Fifteen days. That’s all the time that’s left to fix what’s broken on the New England Patriots’ offense.

Throughout training camp, the preseason, joint practices and games, there’s been no improvement.

Patriots quarterback Mac Jones (10) is sacked by Raiders defensive end Malcolm Koonce (51) during Friday’s preseason game in Las Vegas. AP Photo/John Locher


Just continued frustration, with Friday night’s 23-6 preseason loss to the Las Vegas Raiders at Allegiant Stadium only providing more angst.

Patriots quarterback Mac Jones tossed his blue tablet after the third series produced another three-and-out.

He chucked his wristband containing the playcalls after the final series, when the Patriots had to settle for a field goal after Jones had to throw the ball away under pressure.


No, these aren’t the kind of scenes you want to see two weeks before the regular season starts.

What specifically needs to be fixed?

Basically, all of the features associated with the “new” parts of the offense. It’s been a horror show getting the offensive line to adapt to the stretch, outside zone runs.

After five weeks, there are still communication problems, and issues getting people blocked. The unit still hasn’t been able to make the necessary corrections with the Dolphins on tap for the opener Sept. 11.

Whether that’s because offensive line coach Matt Patricia has been dividing his duties between the line, and calling plays, or the fact he’s teaching something that’s not in his wheelhouse, it’s been a disaster.

The mistakes just keep repeating.


The three outside zone runs the Patriots utilized with the starting offense went for negative yardage (minus-2). And this couldn’t be blamed on having a rag-tag line.

While Jones didn’t have all of his starters against the Panthers, Trent Brown, Cole Strange, David Andrews, Michael Onwenu and Isaiah Wynn started and played the first four series. And struggled against second- and third-string players from the Raiders.

Panthers Patriots Football

New England Patriots head coach Bill Belichick, left, speaks with line judge Daniel Gallagher (85) during a preseason against the Carolina Panthers earlier this month in Foxborough, Mass. AP file photo

“You just have to flush it, and move on,” Andrews said of the performance after the game, chalking up the offensive line issues to “fundamental execution.”

The play-action passing game?

Jones threw a pick on the lone drop back using a play-fake.

Pass protection?


Jones, who went 9-for-13 for 71 yards, was sacked twice, and hurried on almost every pass attempt during the four series the starters played against Raiders subs.

Jones just doesn’t seem to trust the offensive line. He’s not comfortable with what’s going on, and that’s disconcerting.

“We all wish we played better. At this point, we just have to evaluate the film so we can do better. We’re trying to get it all together,” Jones said after the game. “It’s going to happen … we’re going to go out there and execute better. That’s what it comes down to. Individually, I think we can all play better. Once that happens, collectively, it’ll look a lot better.”

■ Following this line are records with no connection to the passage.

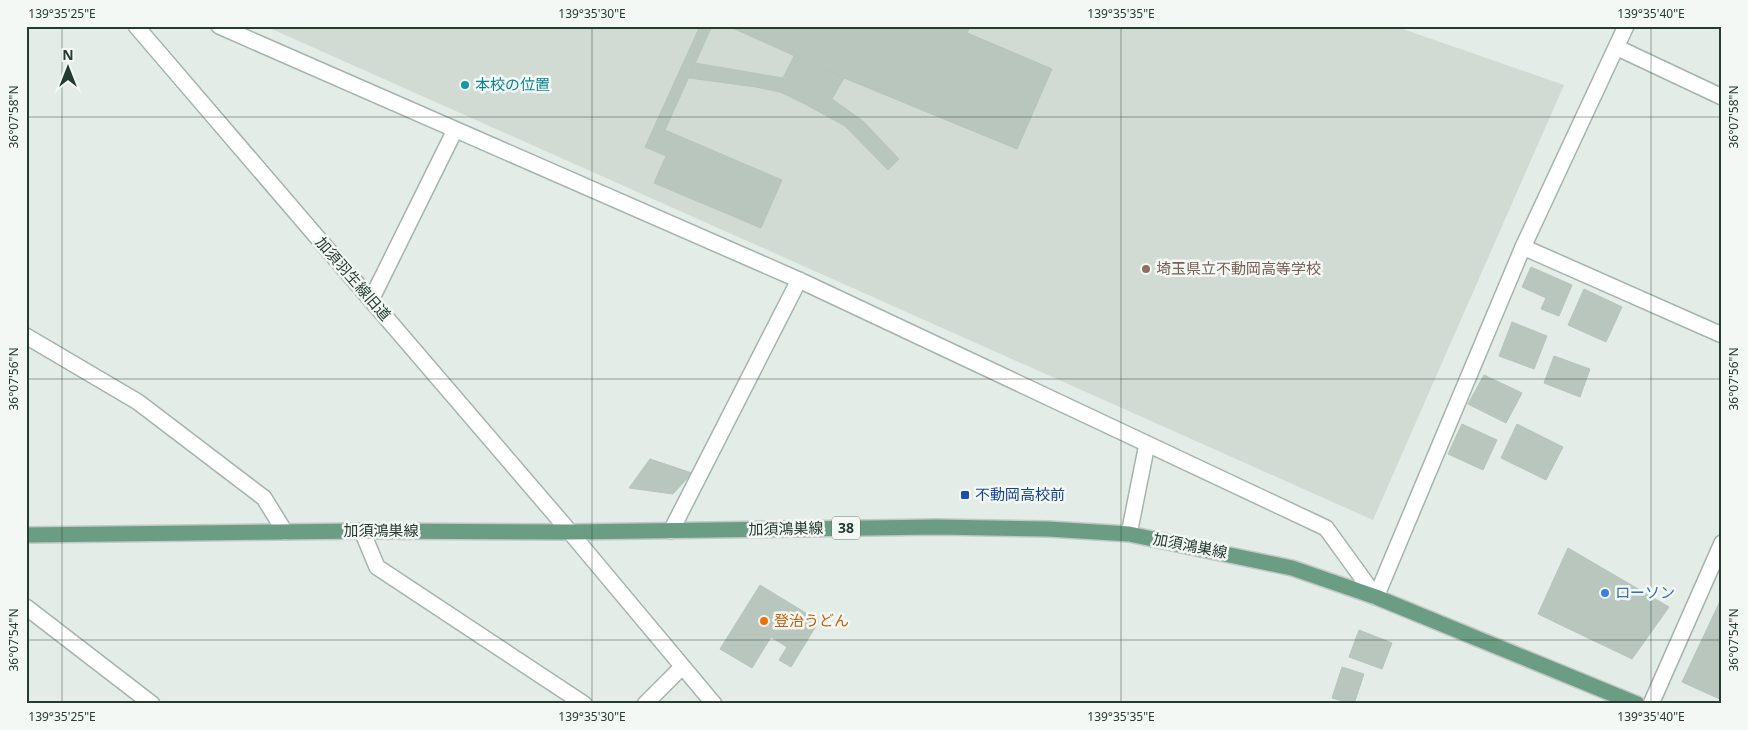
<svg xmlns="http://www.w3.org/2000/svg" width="1748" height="730" font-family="'Noto Sans','Noto Sans JP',sans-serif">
<rect width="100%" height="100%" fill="#e3ece6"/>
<polygon fill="#d1dbd4" points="265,26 1394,26 1564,85 1373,520"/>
<g fill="#b9c6be" stroke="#b6c5bb">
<polygon points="700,26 712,26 665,130 782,180 761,228 654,183 666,156 645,147"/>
<polygon points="728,26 951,26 1052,69 1017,149 844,78"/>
<polygon points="951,26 970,26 967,33"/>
<polygon points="794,56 844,78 832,99 863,121 899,159 888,170 845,126 803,103 780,92 756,87 689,78 695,63 783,78"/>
<polygon points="1531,267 1572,285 1559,316 1541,309 1546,298 1522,287"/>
<polygon points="1584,289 1622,307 1606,342 1568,325"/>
<polygon points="1512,322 1547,336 1534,369 1499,356"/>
<polygon points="1554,356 1590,369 1580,397 1544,383"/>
<polygon points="1484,375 1522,393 1506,423 1468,404"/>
<polygon points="1462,424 1497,440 1483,470 1448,454"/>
<polygon points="1517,424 1563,447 1546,480 1501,458"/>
<polygon points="650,459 692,473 673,494 629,488"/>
<polygon points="1568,548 1669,607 1632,659 1538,614"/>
<polygon points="760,585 819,621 791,667 779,660 787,647 771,637 752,668 720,649"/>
<polygon points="1722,597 1722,700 1682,682"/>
<polygon points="1359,630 1392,643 1382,669 1349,657"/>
<polygon points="1342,667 1364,674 1354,704 1332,698"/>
</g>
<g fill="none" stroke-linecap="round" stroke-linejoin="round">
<defs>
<g id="minor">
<polyline points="136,26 570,532 714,704"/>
<polyline points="219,26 799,280 1326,528 1376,597"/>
<polyline points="1618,48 1722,97"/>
<polyline points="1523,247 1722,335"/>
<polyline points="371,300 455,130"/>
<polyline points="26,336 138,402 264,498 285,532"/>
<polyline points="362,531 377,567 584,704"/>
<polyline points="671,531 799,280"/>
<polyline points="1129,534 1147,444"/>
<polyline points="1376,597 1523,247 1626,26"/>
<polyline points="26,607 152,704"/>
<polyline points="645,704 682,667"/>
<polyline points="1651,704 1722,543"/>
</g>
<polyline id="major" points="26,535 362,531 570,532 937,527 1048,529 1129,534 1292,568 1376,597 1637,704"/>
</defs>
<use href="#minor" stroke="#a6b3ac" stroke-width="18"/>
<use href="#major" stroke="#c2c8c5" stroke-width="18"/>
<use href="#minor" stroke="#fff" stroke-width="15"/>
<use href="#major" stroke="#6b9d85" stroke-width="15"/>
</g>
<path fill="none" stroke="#243b30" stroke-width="1" stroke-opacity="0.45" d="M 62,26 L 62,704M 592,26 L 592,704M 1121,26 L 1121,704M 1651,26 L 1651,704M 26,117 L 1722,117M 26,379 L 1722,379M 26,640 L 1722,640"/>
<circle fill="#0f9aa8" stroke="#f3f8f5" stroke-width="2" cx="465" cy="85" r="5"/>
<circle fill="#8d6e63" stroke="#f3f8f5" stroke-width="2" cx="1146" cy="269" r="5"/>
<rect fill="#1a4fb4" stroke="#f3f8f5" stroke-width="2" x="960" y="490" width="10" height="10" rx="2.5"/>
<circle fill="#3f7fe0" stroke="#f3f8f5" stroke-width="2" cx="1605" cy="593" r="5"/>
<circle fill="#e8710a" stroke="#f3f8f5" stroke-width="2" cx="764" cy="621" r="5"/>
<g text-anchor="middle" stroke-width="5" stroke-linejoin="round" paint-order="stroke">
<rect fill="#f3f8f5" stroke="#62746b" stroke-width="1" x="832" y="516.5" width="28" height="23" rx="4"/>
<g font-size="14" font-weight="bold" fill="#243b30">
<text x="846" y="533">38</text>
</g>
<g font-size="15" fill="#0d838f" stroke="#f3f8f5" text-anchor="start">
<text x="475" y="90">本校の位置</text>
</g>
<g font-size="15" fill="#785e54" stroke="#f3f8f5" text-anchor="start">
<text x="1156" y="274">埼玉県立不動岡高等学校</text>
</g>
<g font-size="15" fill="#243b30" stroke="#f3f8f5">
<text transform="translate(353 279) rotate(49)" y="5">加須羽生線旧道</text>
<text transform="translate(786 529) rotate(-1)" y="5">加須鴻巣線</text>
<text x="381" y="536">加須鴻巣線</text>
<text transform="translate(1190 546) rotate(11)" y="5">加須鴻巣線</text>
</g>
<g font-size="15" fill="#164399" stroke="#f3f8f5" text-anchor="start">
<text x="975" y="500">不動岡高校前</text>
</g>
<g font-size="15" fill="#366cbe" stroke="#f3f8f5" text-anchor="start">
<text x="1615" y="598">ローソン</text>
</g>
<g font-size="15" fill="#c56008" stroke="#f3f8f5" text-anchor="start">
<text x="774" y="626">登治うどん</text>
</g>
</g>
<rect width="1748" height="730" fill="none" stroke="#f3f8f5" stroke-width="55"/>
<g transform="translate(68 68)" stroke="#f3f8f5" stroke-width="4" paint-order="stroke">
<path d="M0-4L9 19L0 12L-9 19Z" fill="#243b30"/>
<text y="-8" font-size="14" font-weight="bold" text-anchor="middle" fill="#243b30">N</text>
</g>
<rect x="28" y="28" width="1692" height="674" fill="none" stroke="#243b30" stroke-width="2"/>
<g font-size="12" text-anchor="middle" fill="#243b30">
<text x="62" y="18">139°35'25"E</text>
<text x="592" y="18">139°35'30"E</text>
<text x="1121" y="18">139°35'35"E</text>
<text x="1651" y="18">139°35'40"E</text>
<text transform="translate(14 117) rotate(-90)" y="4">36°07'58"N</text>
<text transform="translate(1734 117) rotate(-90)" y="4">36°07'58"N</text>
<text transform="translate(14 379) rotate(-90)" y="4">36°07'56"N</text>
<text transform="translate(1734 379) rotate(-90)" y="4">36°07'56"N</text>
<text transform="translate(14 640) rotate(-90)" y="4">36°07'54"N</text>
<text transform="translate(1734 640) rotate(-90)" y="4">36°07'54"N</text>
<text x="62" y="721">139°35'25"E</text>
<text x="592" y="721">139°35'30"E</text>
<text x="1121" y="721">139°35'35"E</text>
<text x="1651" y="721">139°35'40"E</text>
</g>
</svg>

The only time the offense got into any rhythm was when Jones operated from the shotgun, a staple of the old offense. They moved the ball well in the hurry-up with Jones in empty formations.

So maybe they should just put Jones in the shotgun and let it fly. Now there’s a thought.

As for the running game, the only times there was daylight were on man-blocked runs, including a crack toss that Rhamondre Stevenson took for 16 yards, along with runs that featured a pulling guard. Again, another feature of the old offense.


Surely, Bill Belichick has to be at the point where he either has to scrap the “new” offense, and stick with what works, or find better people to teach it to the offensive line.

At the very least, he needs to dump the stretch run. Why keep beating your head against the wall? After that, it’s imperative to get the protection fixed.

Having Jones out of sorts, pacing the sidelines after every series, and a bit skittish with the lack of protection, is not what you’re looking for with Miami on deck Week 1.

The Dolphins, a heavy blitz team, will come after him every play.

Said Jones: “Just not a good enough effort from us, from me. Obviously, I have to do a better job. It’s one game, one day. You can look at it and dwell on it, or learn from it and move on.”

Granted, it is the preseason. There’s plenty of experimenting going on. But it’s still worrisome at this stage. Making matters worse, they lost Ty Montgomery, who figured to take on the third-down back role, with an ankle injury.


It’s doubtful Belichick wanted to leave the offense in for four series, but he was trying to squeeze out something positive, after finishing with a good practice on Wednesday. It never happened.

“We gotta coach better, we gotta play better,” Belichick said, using a familiar refrain after a bad game. “I don’t think it’s any big mystery.”

Without the usual fourth preseason game, there’s an added week before the first game. So that’s a morsel of good news.

It’s just hard to escape the fact that the elements of the “new” offense haven’t looked good from jump. For whatever reason, it hasn’t clicked. The players haven’t adapted.

Will that narrative change in two weeks?

That’s what Belichick ultimately has to decide.